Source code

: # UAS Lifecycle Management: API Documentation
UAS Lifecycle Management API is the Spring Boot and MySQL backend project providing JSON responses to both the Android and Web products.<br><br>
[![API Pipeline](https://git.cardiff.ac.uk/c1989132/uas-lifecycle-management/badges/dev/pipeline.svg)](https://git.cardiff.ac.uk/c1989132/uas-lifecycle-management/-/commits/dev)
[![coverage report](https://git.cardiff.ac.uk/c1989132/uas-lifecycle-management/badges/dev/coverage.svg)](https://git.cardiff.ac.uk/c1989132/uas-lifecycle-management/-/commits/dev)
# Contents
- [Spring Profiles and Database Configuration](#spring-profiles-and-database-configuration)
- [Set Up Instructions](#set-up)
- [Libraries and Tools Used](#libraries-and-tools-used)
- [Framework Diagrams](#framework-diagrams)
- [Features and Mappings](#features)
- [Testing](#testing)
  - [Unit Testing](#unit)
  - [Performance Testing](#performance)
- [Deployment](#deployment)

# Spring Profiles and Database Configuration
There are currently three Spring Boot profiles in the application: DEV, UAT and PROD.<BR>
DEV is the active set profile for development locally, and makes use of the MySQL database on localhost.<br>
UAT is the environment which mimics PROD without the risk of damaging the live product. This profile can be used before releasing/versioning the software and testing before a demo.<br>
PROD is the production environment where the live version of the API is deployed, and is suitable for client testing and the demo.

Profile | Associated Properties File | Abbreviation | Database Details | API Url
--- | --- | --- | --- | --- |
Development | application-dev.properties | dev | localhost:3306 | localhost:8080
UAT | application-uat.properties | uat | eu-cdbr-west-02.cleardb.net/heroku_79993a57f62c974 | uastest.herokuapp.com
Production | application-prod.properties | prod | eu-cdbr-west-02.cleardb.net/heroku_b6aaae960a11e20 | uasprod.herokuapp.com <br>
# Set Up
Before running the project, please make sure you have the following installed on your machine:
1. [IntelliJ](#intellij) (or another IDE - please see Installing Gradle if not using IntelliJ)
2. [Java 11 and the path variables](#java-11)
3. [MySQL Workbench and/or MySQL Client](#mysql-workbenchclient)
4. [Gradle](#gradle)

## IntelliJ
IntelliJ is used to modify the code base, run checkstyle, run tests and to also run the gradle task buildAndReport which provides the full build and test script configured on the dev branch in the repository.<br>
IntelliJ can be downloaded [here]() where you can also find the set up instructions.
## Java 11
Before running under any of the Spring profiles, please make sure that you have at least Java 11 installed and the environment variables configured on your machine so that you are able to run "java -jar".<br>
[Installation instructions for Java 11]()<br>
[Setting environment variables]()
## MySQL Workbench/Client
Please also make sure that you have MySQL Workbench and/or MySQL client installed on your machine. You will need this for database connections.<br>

★ ★ ★ ★

Directions for this task
Write out the data above line for line, with no changes at all.

Result of this exercise
Source code

: # UAS Lifecycle Management: API Documentation
UAS Lifecycle Management API is the Spring Boot and MySQL backend project providing JSON responses to both the Android and Web products.<br><br>
[![API Pipeline](https://git.cardiff.ac.uk/c1989132/uas-lifecycle-management/badges/dev/pipeline.svg)](https://git.cardiff.ac.uk/c1989132/uas-lifecycle-management/-/commits/dev)
[![coverage report](https://git.cardiff.ac.uk/c1989132/uas-lifecycle-management/badges/dev/coverage.svg)](https://git.cardiff.ac.uk/c1989132/uas-lifecycle-management/-/commits/dev)
# Contents
- [Spring Profiles and Database Configuration](#spring-profiles-and-database-configuration)
- [Set Up Instructions](#set-up)
- [Libraries and Tools Used](#libraries-and-tools-used)
- [Framework Diagrams](#framework-diagrams)
- [Features and Mappings](#features)
- [Testing](#testing)
  - [Unit Testing](#unit)
  - [Performance Testing](#performance)
- [Deployment](#deployment)

# Spring Profiles and Database Configuration
There are currently three Spring Boot profiles in the application: DEV, UAT and PROD.<BR>
DEV is the active set profile for development locally, and makes use of the MySQL database on localhost.<br>
UAT is the environment which mimics PROD without the risk of damaging the live product. This profile can be used before releasing/versioning the software and testing before a demo.<br>
PROD is the production environment where the live version of the API is deployed, and is suitable for client testing and the demo.

Profile | Associated Properties File | Abbreviation | Database Details | API Url
--- | --- | --- | --- | --- |
Development | application-dev.properties | dev | localhost:3306 | localhost:8080
UAT | application-uat.properties | uat | eu-cdbr-west-02.cleardb.net/heroku_79993a57f62c974 | uastest.herokuapp.com
Production | application-prod.properties | prod | eu-cdbr-west-02.cleardb.net/heroku_b6aaae960a11e20 | uasprod.herokuapp.com <br>
# Set Up
Before running the project, please make sure you have the following installed on your machine:
1. [IntelliJ](#intellij) (or another IDE - please see Installing Gradle if not using IntelliJ)
2. [Java 11 and the path variables](#java-11)
3. [MySQL Workbench and/or MySQL Client](#mysql-workbenchclient)
4. [Gradle](#gradle)

## IntelliJ
IntelliJ is used to modify the code base, run checkstyle, run tests and to also run the gradle task buildAndReport which provides the full build and test script configured on the dev branch in the repository.<br>
IntelliJ can be downloaded [here]() where you can also find the set up instructions.
## Java 11
Before running under any of the Spring profiles, please make sure that you have at least Java 11 installed and the environment variables configured on your machine so that you are able to run "java -jar".<br>
[Installation instructions for Java 11]()<br>
[Setting environment variables]()
## MySQL Workbench/Client
Please also make sure that you have MySQL Workbench and/or MySQL client installed on your machine. You will need this for database connections.<br>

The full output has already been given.